Schon jetzt hat das Ende der Salzproduktion Auswirkungen auf salzliebende Vögel wie den Rosaflamingo. Denn Süßwasser flutet im Frühjahr die Anlage und im Sommer trocknen die Becken aus.Auch die EU-Kommission fordert seit Jahren den Beitritts-Kandidaten Montenegro dazu auf, Maßnahmen zum Schutz der Saline zu ergreifen. Doch geschehen ist bisher nichts.
Armin Konrad, Vorstand des NABU Heidelberg und Mitglied der Ornithologischen Arbeitsgemeinschaft (OAG) Rhein-Neckar, stellt nach der Besichtigung fest:
„Obwohl wir nur wenig Zeit hatten, die Saline bei Ulcinj zu besuchen, war offensichtlich: Dieser Ort ist immer noch von großer Bedeutung für die Vogelwelt Montenegros und ein wichtiger Bestandteil der europäischen Feuchtgebiet-Ökosysteme.
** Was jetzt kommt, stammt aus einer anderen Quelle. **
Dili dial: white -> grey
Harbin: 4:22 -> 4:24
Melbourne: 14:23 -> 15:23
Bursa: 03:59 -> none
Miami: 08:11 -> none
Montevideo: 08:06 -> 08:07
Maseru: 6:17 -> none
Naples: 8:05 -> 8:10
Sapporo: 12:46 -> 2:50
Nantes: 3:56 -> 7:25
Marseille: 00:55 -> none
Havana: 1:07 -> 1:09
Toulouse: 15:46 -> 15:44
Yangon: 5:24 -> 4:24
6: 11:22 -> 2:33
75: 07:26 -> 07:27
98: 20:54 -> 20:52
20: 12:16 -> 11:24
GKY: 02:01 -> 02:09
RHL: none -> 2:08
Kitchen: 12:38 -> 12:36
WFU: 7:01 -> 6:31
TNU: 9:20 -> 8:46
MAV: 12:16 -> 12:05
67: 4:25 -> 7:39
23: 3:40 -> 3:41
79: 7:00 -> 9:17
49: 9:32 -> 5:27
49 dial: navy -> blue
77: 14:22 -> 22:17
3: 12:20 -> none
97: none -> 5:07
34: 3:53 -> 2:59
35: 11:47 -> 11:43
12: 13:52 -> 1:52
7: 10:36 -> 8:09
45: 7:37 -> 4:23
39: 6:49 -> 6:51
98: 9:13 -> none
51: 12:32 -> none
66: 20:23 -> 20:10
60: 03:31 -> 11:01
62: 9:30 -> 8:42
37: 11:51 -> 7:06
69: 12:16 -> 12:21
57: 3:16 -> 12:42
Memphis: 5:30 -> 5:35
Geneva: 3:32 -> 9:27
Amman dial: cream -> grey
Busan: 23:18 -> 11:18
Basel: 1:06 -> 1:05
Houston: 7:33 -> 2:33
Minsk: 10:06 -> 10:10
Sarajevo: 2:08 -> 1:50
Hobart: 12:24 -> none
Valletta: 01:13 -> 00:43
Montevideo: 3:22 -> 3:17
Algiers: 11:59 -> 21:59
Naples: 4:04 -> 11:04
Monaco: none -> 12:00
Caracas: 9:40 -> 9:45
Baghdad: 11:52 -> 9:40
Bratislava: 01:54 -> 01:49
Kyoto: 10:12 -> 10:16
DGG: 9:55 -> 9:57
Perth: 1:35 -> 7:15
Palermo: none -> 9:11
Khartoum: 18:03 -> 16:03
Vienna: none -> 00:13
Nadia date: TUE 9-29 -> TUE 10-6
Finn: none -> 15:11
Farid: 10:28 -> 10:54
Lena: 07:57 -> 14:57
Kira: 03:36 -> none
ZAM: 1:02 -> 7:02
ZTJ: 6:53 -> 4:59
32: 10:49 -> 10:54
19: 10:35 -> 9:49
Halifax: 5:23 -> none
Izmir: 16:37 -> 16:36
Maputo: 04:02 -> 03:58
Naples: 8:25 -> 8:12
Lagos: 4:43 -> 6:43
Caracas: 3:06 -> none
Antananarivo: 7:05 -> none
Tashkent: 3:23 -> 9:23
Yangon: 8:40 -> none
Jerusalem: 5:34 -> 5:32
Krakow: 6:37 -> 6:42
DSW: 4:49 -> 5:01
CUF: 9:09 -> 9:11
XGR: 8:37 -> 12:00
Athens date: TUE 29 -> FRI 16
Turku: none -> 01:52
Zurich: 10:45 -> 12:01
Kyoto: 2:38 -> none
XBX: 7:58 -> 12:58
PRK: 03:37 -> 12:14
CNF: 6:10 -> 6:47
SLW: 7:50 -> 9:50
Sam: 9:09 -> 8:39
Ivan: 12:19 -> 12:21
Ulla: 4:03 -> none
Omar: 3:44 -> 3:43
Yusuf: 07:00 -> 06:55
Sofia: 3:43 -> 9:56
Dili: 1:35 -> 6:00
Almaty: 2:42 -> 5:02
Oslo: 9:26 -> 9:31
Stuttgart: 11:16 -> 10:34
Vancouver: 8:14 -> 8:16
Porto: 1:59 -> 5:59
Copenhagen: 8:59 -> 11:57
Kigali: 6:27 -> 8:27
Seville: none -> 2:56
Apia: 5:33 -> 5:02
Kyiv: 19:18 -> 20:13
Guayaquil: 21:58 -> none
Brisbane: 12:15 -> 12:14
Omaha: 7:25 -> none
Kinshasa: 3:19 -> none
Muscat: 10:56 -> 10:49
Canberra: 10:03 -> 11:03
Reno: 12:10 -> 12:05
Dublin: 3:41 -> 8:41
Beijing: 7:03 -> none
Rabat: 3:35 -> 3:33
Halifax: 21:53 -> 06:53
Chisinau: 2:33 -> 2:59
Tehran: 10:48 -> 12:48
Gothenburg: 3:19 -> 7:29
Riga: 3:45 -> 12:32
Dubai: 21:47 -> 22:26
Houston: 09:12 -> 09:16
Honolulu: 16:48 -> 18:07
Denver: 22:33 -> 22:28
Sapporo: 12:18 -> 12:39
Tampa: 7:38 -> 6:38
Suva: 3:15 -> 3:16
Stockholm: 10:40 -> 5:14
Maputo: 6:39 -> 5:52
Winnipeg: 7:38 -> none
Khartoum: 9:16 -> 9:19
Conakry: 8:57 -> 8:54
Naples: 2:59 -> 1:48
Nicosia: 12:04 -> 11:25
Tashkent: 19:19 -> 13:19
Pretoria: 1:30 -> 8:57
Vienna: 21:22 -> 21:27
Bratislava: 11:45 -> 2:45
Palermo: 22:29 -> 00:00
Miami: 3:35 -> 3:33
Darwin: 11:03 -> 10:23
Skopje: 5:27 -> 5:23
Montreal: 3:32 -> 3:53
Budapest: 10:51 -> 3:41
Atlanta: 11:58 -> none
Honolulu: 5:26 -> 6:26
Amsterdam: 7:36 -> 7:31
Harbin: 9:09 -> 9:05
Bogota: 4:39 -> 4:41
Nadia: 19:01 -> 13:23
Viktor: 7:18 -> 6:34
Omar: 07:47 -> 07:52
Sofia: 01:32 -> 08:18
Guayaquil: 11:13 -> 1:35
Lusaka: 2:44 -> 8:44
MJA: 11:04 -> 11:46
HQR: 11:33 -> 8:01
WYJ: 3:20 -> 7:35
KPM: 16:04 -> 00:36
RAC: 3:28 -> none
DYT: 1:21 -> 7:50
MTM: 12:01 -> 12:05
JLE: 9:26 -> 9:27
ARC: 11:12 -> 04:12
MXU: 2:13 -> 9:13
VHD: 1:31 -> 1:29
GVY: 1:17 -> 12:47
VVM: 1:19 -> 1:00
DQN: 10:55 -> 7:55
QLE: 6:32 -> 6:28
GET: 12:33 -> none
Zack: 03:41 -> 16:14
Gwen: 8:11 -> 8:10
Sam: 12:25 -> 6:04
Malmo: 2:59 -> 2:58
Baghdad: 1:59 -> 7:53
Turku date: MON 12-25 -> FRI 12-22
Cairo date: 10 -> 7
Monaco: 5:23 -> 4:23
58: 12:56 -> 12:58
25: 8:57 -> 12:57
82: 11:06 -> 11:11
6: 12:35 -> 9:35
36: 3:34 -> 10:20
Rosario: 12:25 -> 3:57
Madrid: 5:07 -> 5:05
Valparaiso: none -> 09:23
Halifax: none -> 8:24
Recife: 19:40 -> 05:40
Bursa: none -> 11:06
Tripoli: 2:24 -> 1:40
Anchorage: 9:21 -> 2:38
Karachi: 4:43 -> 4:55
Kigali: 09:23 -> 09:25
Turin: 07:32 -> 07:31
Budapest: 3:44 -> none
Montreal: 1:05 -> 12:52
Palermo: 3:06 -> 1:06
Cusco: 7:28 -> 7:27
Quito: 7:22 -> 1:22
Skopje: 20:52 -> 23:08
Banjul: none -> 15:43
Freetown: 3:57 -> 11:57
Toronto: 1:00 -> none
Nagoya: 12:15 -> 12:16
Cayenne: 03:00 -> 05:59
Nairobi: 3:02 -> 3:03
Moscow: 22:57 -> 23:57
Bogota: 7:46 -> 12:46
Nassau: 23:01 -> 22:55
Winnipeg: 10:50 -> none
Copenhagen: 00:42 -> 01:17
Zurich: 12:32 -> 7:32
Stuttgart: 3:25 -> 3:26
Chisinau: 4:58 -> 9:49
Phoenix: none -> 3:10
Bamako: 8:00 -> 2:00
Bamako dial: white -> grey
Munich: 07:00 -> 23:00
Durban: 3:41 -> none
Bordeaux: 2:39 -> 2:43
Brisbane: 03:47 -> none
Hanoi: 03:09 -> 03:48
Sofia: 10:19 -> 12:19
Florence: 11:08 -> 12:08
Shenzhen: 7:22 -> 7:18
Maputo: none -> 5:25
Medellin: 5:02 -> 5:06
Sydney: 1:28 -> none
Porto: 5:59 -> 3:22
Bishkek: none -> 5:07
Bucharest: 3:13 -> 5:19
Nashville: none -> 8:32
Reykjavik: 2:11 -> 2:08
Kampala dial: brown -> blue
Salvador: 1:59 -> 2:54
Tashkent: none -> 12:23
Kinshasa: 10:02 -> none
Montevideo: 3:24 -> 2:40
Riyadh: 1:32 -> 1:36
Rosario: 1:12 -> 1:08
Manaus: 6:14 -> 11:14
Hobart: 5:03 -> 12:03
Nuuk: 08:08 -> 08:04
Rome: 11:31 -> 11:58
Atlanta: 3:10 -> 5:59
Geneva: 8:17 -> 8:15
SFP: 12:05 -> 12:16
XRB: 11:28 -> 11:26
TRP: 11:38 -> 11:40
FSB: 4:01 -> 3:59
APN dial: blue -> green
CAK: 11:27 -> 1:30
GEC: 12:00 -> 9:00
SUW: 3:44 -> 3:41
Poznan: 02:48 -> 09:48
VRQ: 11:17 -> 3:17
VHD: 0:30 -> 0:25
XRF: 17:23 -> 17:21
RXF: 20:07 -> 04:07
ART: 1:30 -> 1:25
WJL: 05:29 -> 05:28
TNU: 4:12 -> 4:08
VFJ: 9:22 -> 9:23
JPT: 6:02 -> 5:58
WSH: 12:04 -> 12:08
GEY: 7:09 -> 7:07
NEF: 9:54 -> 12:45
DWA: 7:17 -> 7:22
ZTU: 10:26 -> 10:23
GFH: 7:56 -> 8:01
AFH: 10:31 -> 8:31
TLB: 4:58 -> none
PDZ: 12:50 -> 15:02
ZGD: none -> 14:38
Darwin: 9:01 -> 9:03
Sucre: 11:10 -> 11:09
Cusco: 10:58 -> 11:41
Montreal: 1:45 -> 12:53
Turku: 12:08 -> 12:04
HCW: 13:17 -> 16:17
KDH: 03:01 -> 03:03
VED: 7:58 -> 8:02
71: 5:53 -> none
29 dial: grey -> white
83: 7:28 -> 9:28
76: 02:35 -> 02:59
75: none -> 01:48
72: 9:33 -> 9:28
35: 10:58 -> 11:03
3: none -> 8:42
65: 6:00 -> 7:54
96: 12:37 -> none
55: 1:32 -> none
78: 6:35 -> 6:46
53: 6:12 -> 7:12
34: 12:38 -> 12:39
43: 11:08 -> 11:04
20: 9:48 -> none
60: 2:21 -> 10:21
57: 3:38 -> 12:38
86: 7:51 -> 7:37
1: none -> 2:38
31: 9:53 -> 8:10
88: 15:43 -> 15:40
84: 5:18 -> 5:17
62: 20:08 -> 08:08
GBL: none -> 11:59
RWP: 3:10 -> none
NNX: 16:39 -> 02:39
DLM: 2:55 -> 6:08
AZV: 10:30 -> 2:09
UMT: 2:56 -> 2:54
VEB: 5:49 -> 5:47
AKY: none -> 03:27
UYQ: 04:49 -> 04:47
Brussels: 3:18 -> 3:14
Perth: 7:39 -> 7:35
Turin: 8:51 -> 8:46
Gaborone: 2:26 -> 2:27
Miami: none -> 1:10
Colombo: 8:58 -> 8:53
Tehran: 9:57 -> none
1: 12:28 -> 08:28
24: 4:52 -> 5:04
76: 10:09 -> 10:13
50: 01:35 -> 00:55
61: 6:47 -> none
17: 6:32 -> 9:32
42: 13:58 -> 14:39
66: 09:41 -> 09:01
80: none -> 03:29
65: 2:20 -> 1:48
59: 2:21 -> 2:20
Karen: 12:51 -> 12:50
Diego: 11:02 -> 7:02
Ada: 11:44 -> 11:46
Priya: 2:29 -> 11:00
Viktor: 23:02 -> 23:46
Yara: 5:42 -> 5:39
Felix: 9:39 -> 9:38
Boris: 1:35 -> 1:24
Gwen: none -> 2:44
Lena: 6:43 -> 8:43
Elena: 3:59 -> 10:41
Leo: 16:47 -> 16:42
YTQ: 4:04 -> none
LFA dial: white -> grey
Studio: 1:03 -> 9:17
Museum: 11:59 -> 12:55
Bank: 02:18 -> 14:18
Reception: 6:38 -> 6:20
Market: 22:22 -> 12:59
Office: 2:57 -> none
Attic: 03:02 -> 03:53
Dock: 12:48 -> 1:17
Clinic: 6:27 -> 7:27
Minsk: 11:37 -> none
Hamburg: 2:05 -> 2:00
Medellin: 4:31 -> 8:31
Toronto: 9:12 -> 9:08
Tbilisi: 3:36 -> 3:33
Aber das Gebiet ist in einem Prozess der Verschlechterung und in großer Gefahr, wenn die traditionelle Salzproduktion hier nicht wieder aufgenommen wird. Es ist eine Schande, dass diese Saline, Heimat von mehr als 250 Vogelarten und eines der bedeutendsten adriatischen Rastgebiete für zehntausende ziehender Wasservögel, noch immer nicht zu einem Schutzgebiet mit geeignetem Management erklärt wurde. Es bleibt zu hoffen, dass sich dies noch rechtzeitig ändert und die Saline von Ulcinj zu einem Bestandteil des europäischen Natura 2000 Netzwerkes wird.“

Die Naturschutzorganisationen EuroNatur, BirdLife, CZIP und MSJA haben eine Petition gestartet, die zum Ziel hat, die Saline unter Schutz zu stellen. Die Organisationen fordern von Premierminister Duško Marković unter anderem, dass die Salzproduktion in der Saline wieder aufgenommen wird und dass der Salzgarten im Besitz des montenegrinischen Volkes bleibt.